Sunday, 27 May 2012

Buffy the Vampire Slayer: Earshot




"The school paper is edging on depressing. Have you guys noticed that?"

"I don't know. I always go straight to the obits."

You can see why they suspended the showing of this episode on its original American broadcast, one week after Columbine. Oz even gets a line describing school shootings, an acknowledged problem, as "almost trendy at this point." Of course, I'm hardly one to know about the political temperature regarding school shootings in late '90s America, but surely this sort of episode always stood a fair risk of not airing for any number of reasons? I suppose there are advantages to watching all of Buffy, in order, on DVD, many years later in another country.

The episode is bloody good, anyway, and wittier than most. Jane Espenson seems to be second only to Joss himself in that regard. Oz in particular is notably a much funnier character when she writes him. But it's not all about the humour.

This episode is essentially about two things: the effect on Buffy of being able to read minds, and a sort of semi-whodunnit. The first of these is extremely well done on the part of both the script and Sarah Michelle Gellar. Reading the minds of others would be a nightmare. You don't have to be a Freudian to appreciate the huge gulf between the self we present outwardly, the self we perceive ourselves to be, and the chaotic churn of unstructured desires and feelings that lie beneath all that unless, obviously, you happen to be Oz, thoughts are so very cool. Or, even better, Cordelia, who says exactly what she thinks. But the private thoughts or, worse, unconscious thoughts of others would horrify us. And so, conversely, would the horrible realisation that our innermost thoughts were no longer private. Buffy simultaneously drives away her friends and is driven away by them. It's a fairly common fantasy / sci-fi trope, I suppose, but always worth exploring. And it was a brilliant move to use the themes from Othello as a parallel.

Oh, and at last she finds out that Giles and her mother had sex on that police car. Twice. Ouch.

I think there's a metaphor I'm not getting, though, as Buffy is waiting for the taint of the demon to manifest itself earlier on and wondering whether the changes to her will mean she loses part of herself. Is this a metaphor for puberty, growing up, etc, and the changes it brings? I'm not at all sure but, this being Buffy, I'm sure it's a metaphor for something.
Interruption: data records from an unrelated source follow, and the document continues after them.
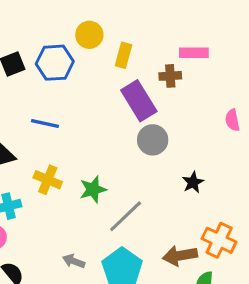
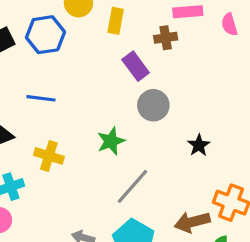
purple rectangle: (139, 101) -> (136, 66), size x0.7
pink semicircle: (232, 120) -> (229, 24), moved
green star: (93, 189) -> (111, 141), moved

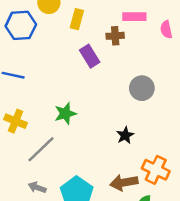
gray circle: (153, 105) -> (142, 88), moved
black star: (199, 145) -> (125, 135), moved
gray line: (132, 186) -> (41, 149), moved

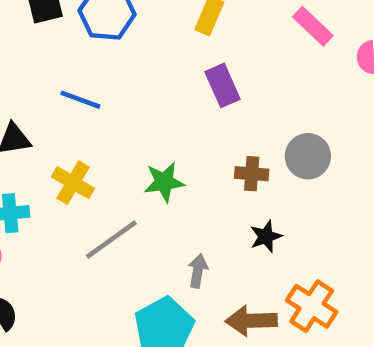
pink rectangle: (134, 17) -> (313, 26), turned 35
brown cross: (115, 36) -> (252, 174), moved
gray arrow: (37, 187) -> (198, 271), moved, turned 72

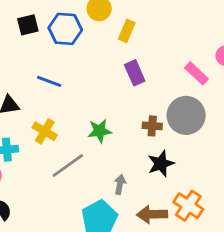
pink rectangle: (313, 26) -> (196, 73), moved
gray circle: (308, 156) -> (186, 115), size x1.4
black star: (266, 236) -> (161, 164), size x1.4

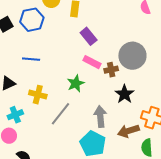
pink rectangle: (196, 73) -> (92, 62), moved
gray arrow: (120, 184) -> (100, 116), size x1.5

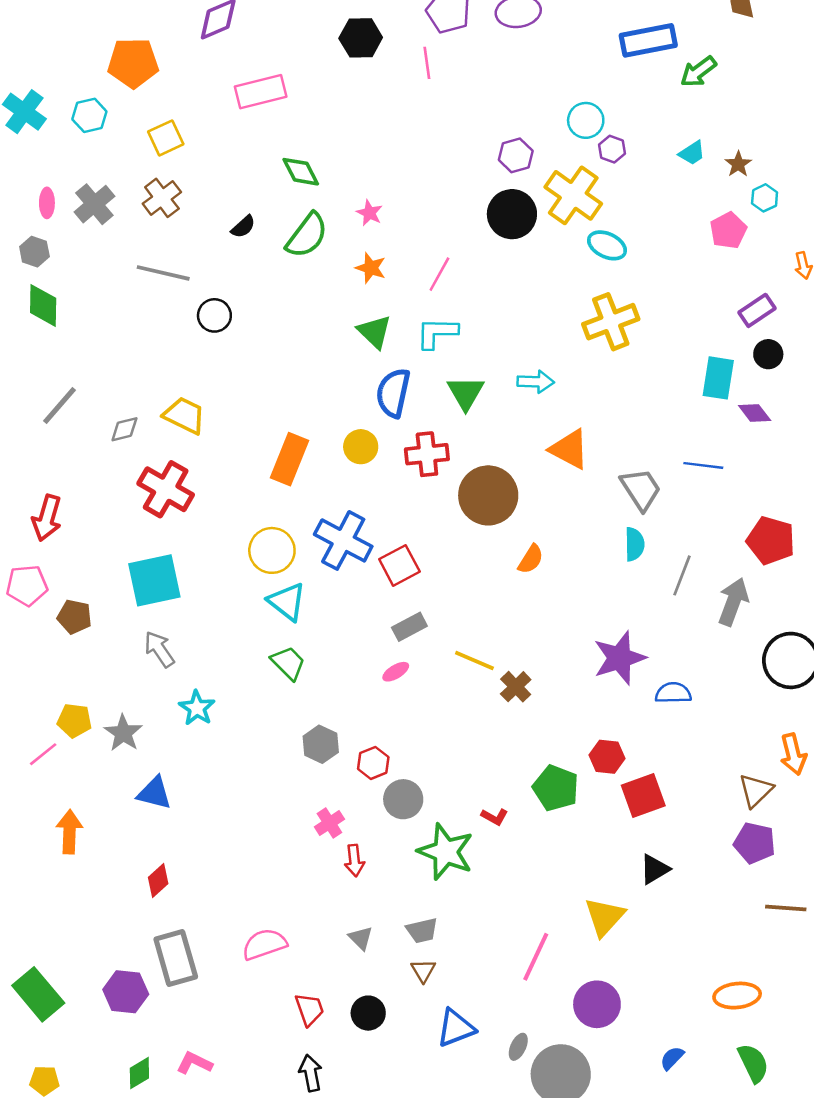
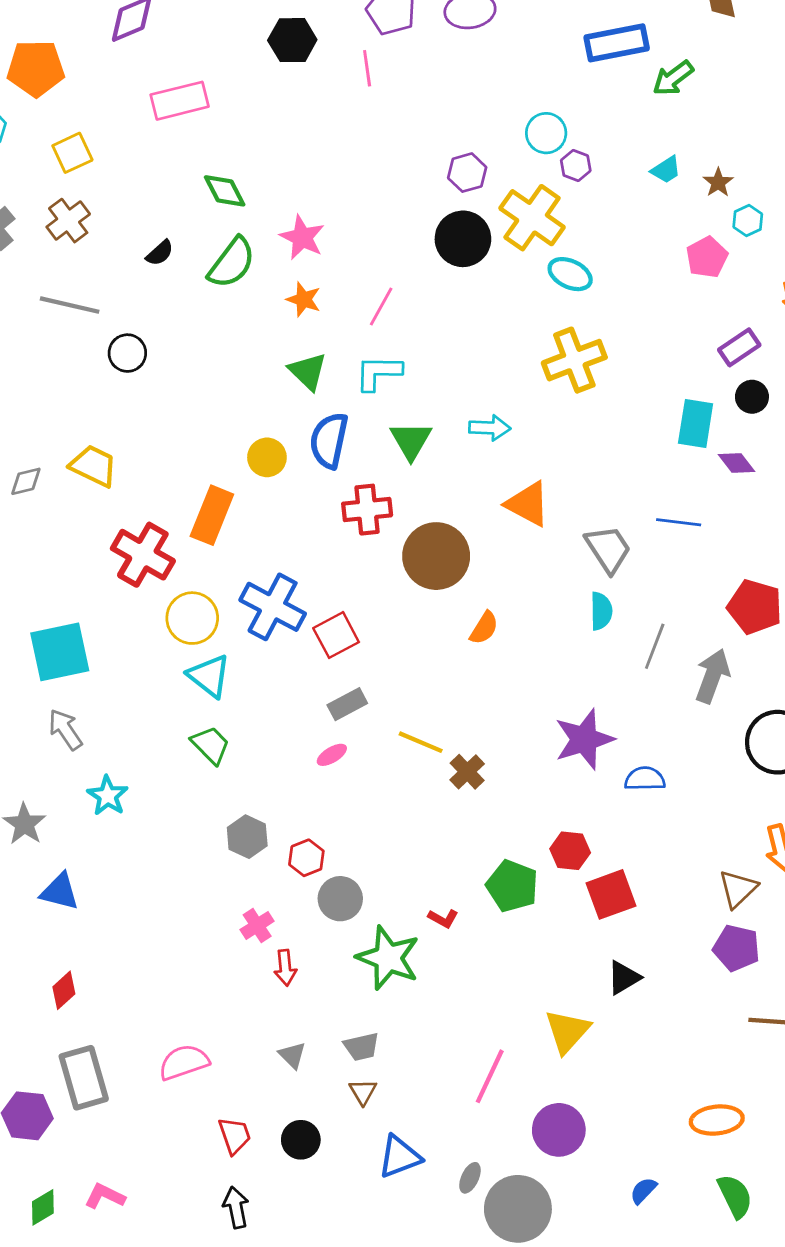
pink star: (369, 213) -> (302, 237), size x1.5
yellow circle: (361, 447) -> (267, 457), moved
red cross: (166, 489) -> (143, 555), moved

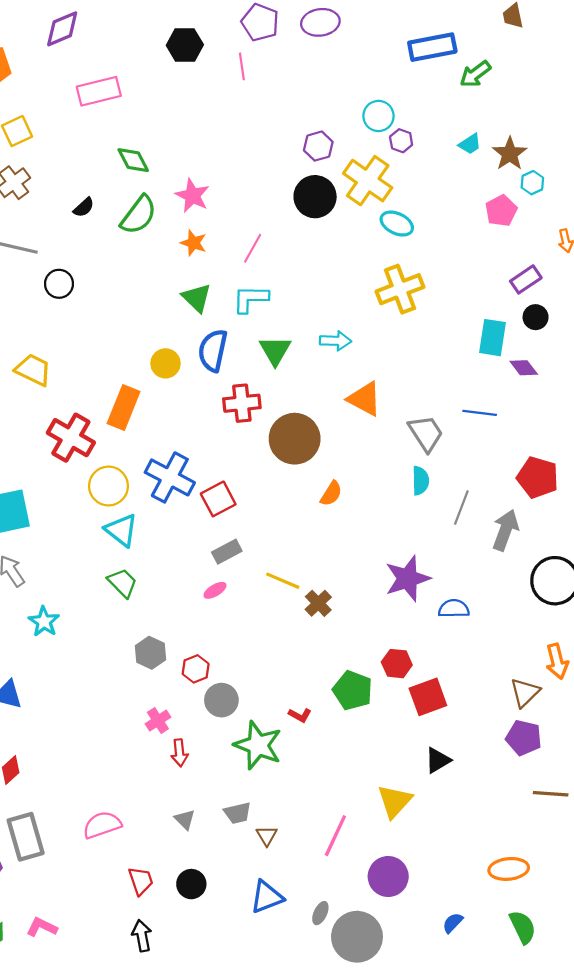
brown star: (718, 182) -> (510, 154), size x1.5
brown triangle: (363, 1092) -> (267, 836), moved

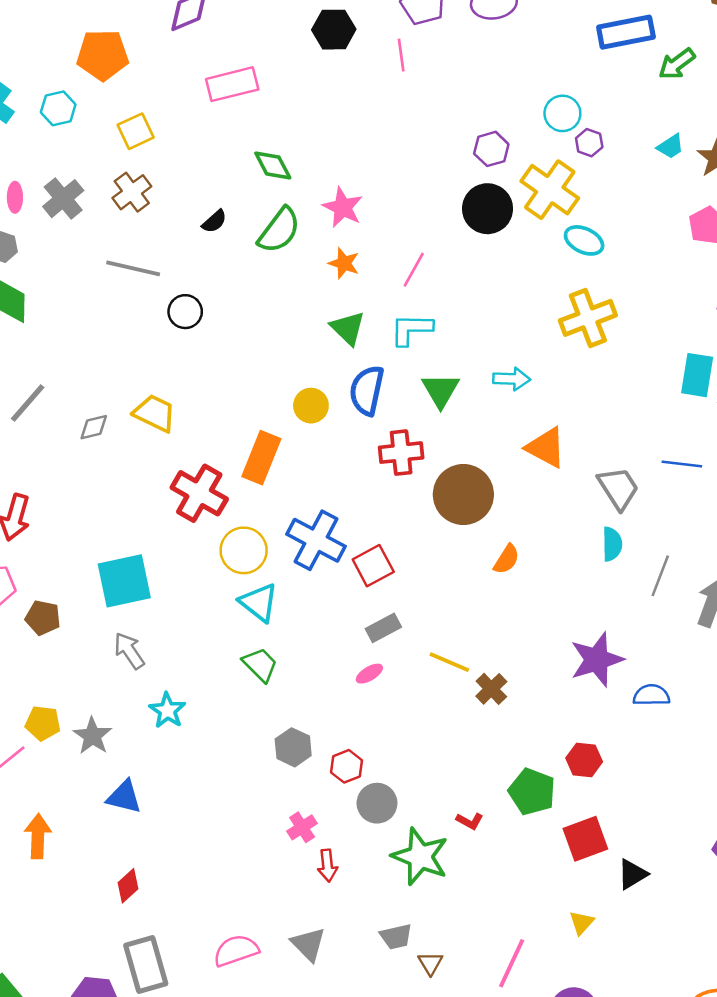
red square: (428, 697) -> (585, 839), moved
yellow triangle: (395, 801) -> (582, 923), size x0.6
gray triangle: (185, 819) -> (308, 944), moved, size x1.4

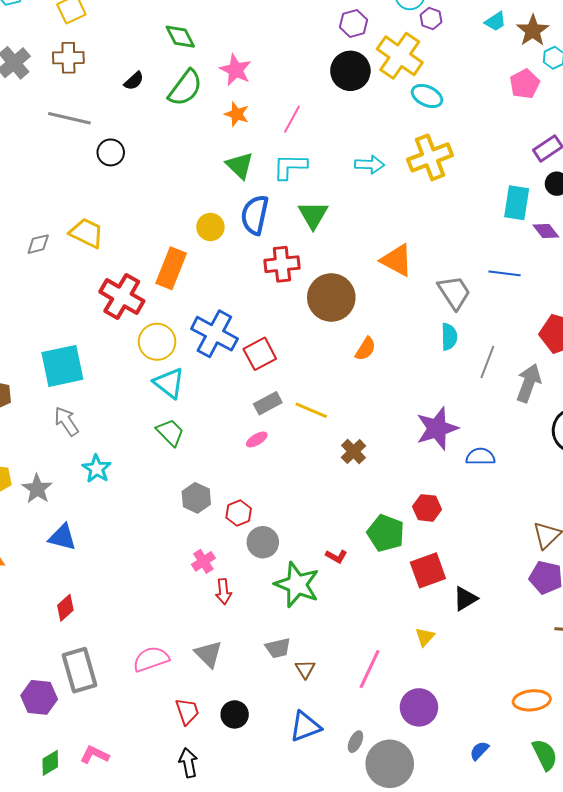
brown cross: (132, 192) -> (68, 58), turned 36
cyan arrow: (512, 379) -> (370, 165), moved
yellow line: (449, 662) -> (311, 410), moved

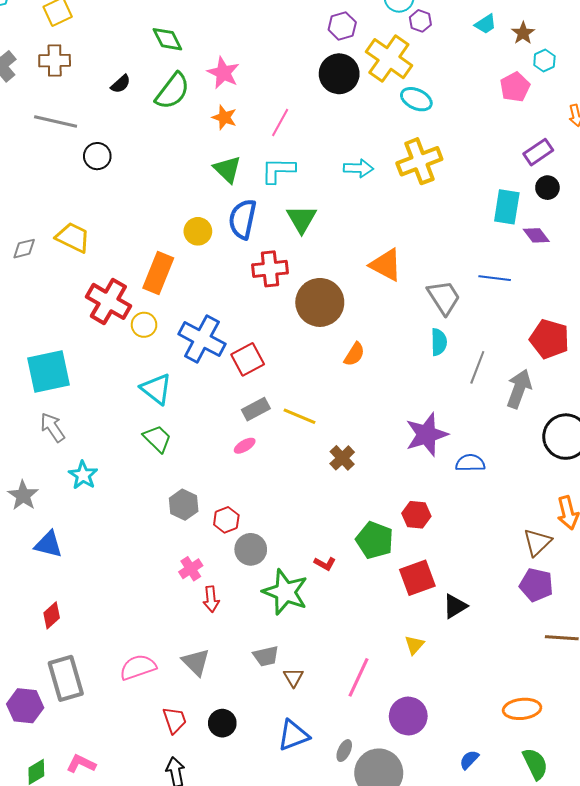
brown star: (533, 31) -> (523, 33), size x0.7
yellow circle: (157, 342) -> (144, 325), moved, size x0.7

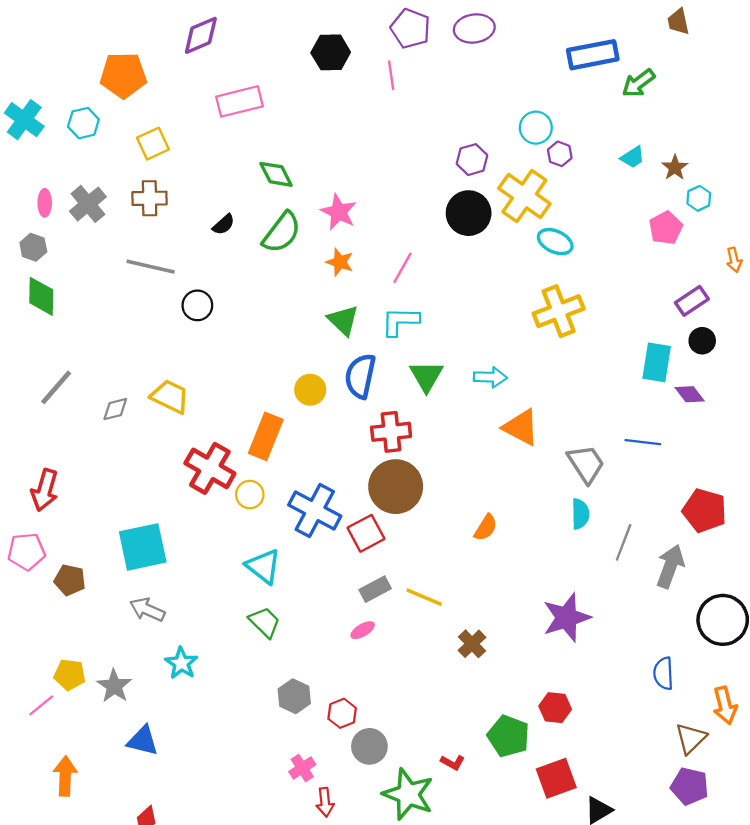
cyan arrow: (358, 168) -> (490, 377), moved
brown circle: (320, 302) -> (396, 487), moved
gray arrow: (53, 427) -> (147, 610), turned -32
blue semicircle: (470, 463) -> (663, 673), moved, turned -92

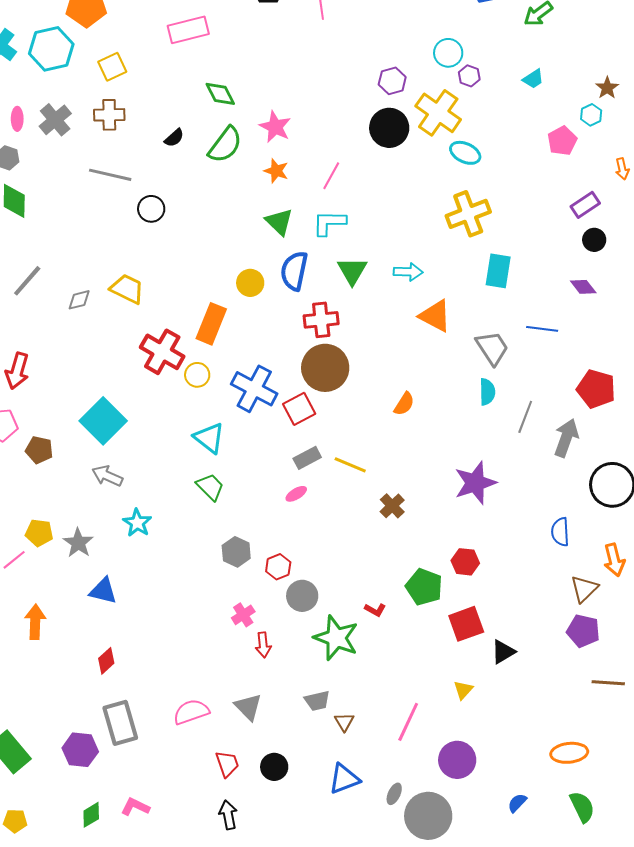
cyan hexagon: (83, 123) -> (51, 49), size x1.6
brown star: (675, 168) -> (607, 88), moved
cyan rectangle: (657, 362) -> (498, 271), moved
cyan square: (143, 547) -> (103, 421), turned -33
The semi-whodunnit aspect is rather neatly tied to all this, not only by Buffy's telepathic warning of the killer's intention but by the sense we're given as the school as a community. And the episode goes out of its way to present the school this way. The basketball game- featuring Willow's "pupil", Percy Hogan and, of course, Cordelia as a cheerleader- is presented as an important event for the school community in a way that, thankfully for your very unsporty blogger, never used to happen in my school. The main red herring is the rather likably subversive editor of the school newspaper, a community organ. And, of course, the dinner hall is a central focus, what with the intended murderer being the school dinner lady and all.

I say it's a semi-whodunnit mainly because the actual identity of the mere perpetrator (who was never really signalled to us) isn't important; Jonathan is far more relevant to the themes and the plot, although why anyone would need a massive gun with a sight just to shoot oneself is beyond me. The heart of the episode is Buffy's speech to him, having read the minds of the school community and realised that the pain, loneliness and anxiety that she and Jonathan feel is a universal part of the human condition and, especially, the teenage condition. I've said it before and I'll say it again: being a teenager is horrible.

Other stuff? There are still no clues as to what the Mayor's "Ascension" might involve. Giles and Wesley are continuing their one-sided, but amusing, tussle over who gets to be alpha male. Angel is particularly saintly in this episode. It isn't possible to read the minds of vampires, which cast no reflection. But this is pretty much a one-off episode, our first for weeks, and one which rather fails to fit any of those categories which I rather clumsily tried to outline in my last review.